Исключительный брат Сильвестр, он же — простой строитель дороги, летописец ея — или сочинитель — застал свое построение в голубейшей трети запоздалой весны, сразу по торжественном оглашении Старой Победы, чьи улицы пересыпаны серебрянкой, бельмом, нафталином и детали заверчены в папиросной бумаге, хотя иные прикрыты условиями задачи. Ведущий уличный след — подковка: сережки от тополя, окрас багрянец, хруст и клей под ногами, и подковки берез — детская зелень, и прочие сверху — рожок, коготок, янтарный мундштук. А деревья не так в одеждах ночи — в стигматах и шрамах, как уже — в орденских шнурках и звездах, точнее — в мошкаре запонок, медных кнопок и пуговиц, хотя натощак, животы под ребра. Пудры, гримы горящего антре, и резкость — на вербном помазке, на фитилях, пуховках и корпии, перебрасывание от скулы к скуле, а все неотвердевшее — ментол и голубизна. Каковая пиромания и нечистота и частота ее крыл подпускали Сильвестра — и к сожжению старых разговорных линий, и к возможности — подмахнуть.
Когда брат Сильвестр покидал университет, дневные занятия истекли, и фронда, глухота и быстротечение сошли в колоннаду — освобожденные студенты в лохматой оснастке: бутоны наушников на кудрявом стебле, а к ним три серьги в одном ухе и очки с розовым и с синим солнцестоянием — то взлетев на лоб, то присев на цепочке на грудь, и по корпусу — рюкзачки и плееры, и подвешенные за мышиный хвост телефоны, а у голодных — пейджеры. Длинные дымы сигарет и такие же всплески назначенных ветру волос, крашены в огонь и в горный серпантин. Объятия и почти танцы, и посев на корточки и на прямое обживание камня в подножье колонн.

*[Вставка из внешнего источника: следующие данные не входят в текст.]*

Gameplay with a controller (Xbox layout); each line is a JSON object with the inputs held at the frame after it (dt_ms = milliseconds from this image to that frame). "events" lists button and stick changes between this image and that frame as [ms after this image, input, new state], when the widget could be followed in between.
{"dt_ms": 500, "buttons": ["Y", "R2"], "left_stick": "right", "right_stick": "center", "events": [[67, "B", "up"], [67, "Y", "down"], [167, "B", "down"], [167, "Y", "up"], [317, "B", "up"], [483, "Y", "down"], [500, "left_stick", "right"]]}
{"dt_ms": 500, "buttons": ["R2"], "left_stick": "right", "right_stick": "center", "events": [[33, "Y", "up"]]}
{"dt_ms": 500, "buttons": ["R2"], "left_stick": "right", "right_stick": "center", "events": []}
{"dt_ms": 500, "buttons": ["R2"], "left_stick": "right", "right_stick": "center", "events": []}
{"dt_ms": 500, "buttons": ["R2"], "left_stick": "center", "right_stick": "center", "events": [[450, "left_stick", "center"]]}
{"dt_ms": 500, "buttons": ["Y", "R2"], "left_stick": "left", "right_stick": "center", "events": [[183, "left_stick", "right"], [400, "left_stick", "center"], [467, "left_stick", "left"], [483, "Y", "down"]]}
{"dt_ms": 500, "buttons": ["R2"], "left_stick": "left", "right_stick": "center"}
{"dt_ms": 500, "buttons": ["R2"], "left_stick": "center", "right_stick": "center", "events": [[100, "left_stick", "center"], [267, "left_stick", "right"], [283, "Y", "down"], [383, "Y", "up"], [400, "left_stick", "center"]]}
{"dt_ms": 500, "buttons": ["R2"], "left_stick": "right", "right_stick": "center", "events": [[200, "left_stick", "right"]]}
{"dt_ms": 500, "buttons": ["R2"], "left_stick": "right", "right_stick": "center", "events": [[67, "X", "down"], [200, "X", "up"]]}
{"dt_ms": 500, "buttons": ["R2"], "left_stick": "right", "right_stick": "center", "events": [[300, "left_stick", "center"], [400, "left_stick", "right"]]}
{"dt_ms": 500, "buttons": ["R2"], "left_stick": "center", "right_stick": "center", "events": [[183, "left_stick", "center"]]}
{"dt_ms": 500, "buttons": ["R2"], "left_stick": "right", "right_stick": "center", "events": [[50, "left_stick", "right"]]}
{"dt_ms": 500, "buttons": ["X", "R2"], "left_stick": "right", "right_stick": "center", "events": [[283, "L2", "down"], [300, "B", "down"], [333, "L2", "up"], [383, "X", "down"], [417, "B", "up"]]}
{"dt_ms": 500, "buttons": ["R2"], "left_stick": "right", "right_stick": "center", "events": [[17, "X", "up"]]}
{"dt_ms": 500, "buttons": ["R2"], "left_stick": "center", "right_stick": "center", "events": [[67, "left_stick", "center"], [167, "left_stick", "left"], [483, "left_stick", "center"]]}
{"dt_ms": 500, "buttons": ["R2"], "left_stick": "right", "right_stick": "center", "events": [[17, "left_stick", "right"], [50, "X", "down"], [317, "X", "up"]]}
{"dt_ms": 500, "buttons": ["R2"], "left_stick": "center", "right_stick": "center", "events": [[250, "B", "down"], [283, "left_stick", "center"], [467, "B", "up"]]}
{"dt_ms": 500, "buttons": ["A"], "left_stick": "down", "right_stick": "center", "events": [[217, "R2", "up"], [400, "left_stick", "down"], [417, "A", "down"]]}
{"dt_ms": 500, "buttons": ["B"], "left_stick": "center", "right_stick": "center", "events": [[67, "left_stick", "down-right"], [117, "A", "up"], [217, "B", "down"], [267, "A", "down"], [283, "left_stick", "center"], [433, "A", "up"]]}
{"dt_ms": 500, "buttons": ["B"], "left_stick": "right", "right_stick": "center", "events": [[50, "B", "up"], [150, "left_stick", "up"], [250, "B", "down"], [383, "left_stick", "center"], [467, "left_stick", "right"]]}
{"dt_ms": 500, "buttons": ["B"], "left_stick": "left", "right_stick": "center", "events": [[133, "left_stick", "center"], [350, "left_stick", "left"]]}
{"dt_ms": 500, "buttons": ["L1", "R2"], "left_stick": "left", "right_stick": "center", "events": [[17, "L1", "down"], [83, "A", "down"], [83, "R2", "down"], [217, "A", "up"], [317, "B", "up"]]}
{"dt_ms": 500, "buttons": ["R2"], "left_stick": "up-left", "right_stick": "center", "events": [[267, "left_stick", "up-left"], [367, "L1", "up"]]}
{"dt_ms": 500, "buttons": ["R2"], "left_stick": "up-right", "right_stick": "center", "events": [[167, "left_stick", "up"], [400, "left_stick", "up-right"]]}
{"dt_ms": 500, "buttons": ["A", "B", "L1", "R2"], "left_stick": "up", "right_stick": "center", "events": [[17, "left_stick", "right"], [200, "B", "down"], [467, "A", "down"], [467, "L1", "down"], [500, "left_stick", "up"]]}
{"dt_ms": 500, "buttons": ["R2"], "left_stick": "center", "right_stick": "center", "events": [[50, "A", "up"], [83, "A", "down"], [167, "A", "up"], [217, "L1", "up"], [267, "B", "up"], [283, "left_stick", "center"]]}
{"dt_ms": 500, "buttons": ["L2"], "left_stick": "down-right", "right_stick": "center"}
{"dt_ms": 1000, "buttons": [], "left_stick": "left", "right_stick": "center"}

Молодая толпа посвящалась бесчестью между обороной и нападением, а также многосторонним флиртам и обзору чужих козней: звукоподражание Опыту, а гремящую по кассетам музыку — стиль подвижки в груде металлолома — вдруг сбивали классические цитаты: пущены из телефонной стаи, наэлектризованы и исковерканы… На вздохи ложилась проклятая курсовая, увеличена — лишь названием… Где бы мне зажечься для научной работы? В стриптиз-баре?.. Странное послушание: переписывать чужую книгу, уже изданную и трижды проданную… А монахи в скрипториях?.. Нельзя быть монахом меньше, чем я… Знаешь, каков у меня остаток от бесед с наставницей? Будто я пытаюсь сдвинуть шкаф многодетной семьи, забегаю с той и с этой стороны, упираюсь головой и всеми конечностями. Но в лучшем случае удастся подскрести угол! Шкаф — весом в ее лета… в ее склероз. Говорят, ректор лепил ей на юбилее: о возрасте женщин вспоминать не принято, достаточно сказать, что ее разработками восхищались еще наши деды и прадеды…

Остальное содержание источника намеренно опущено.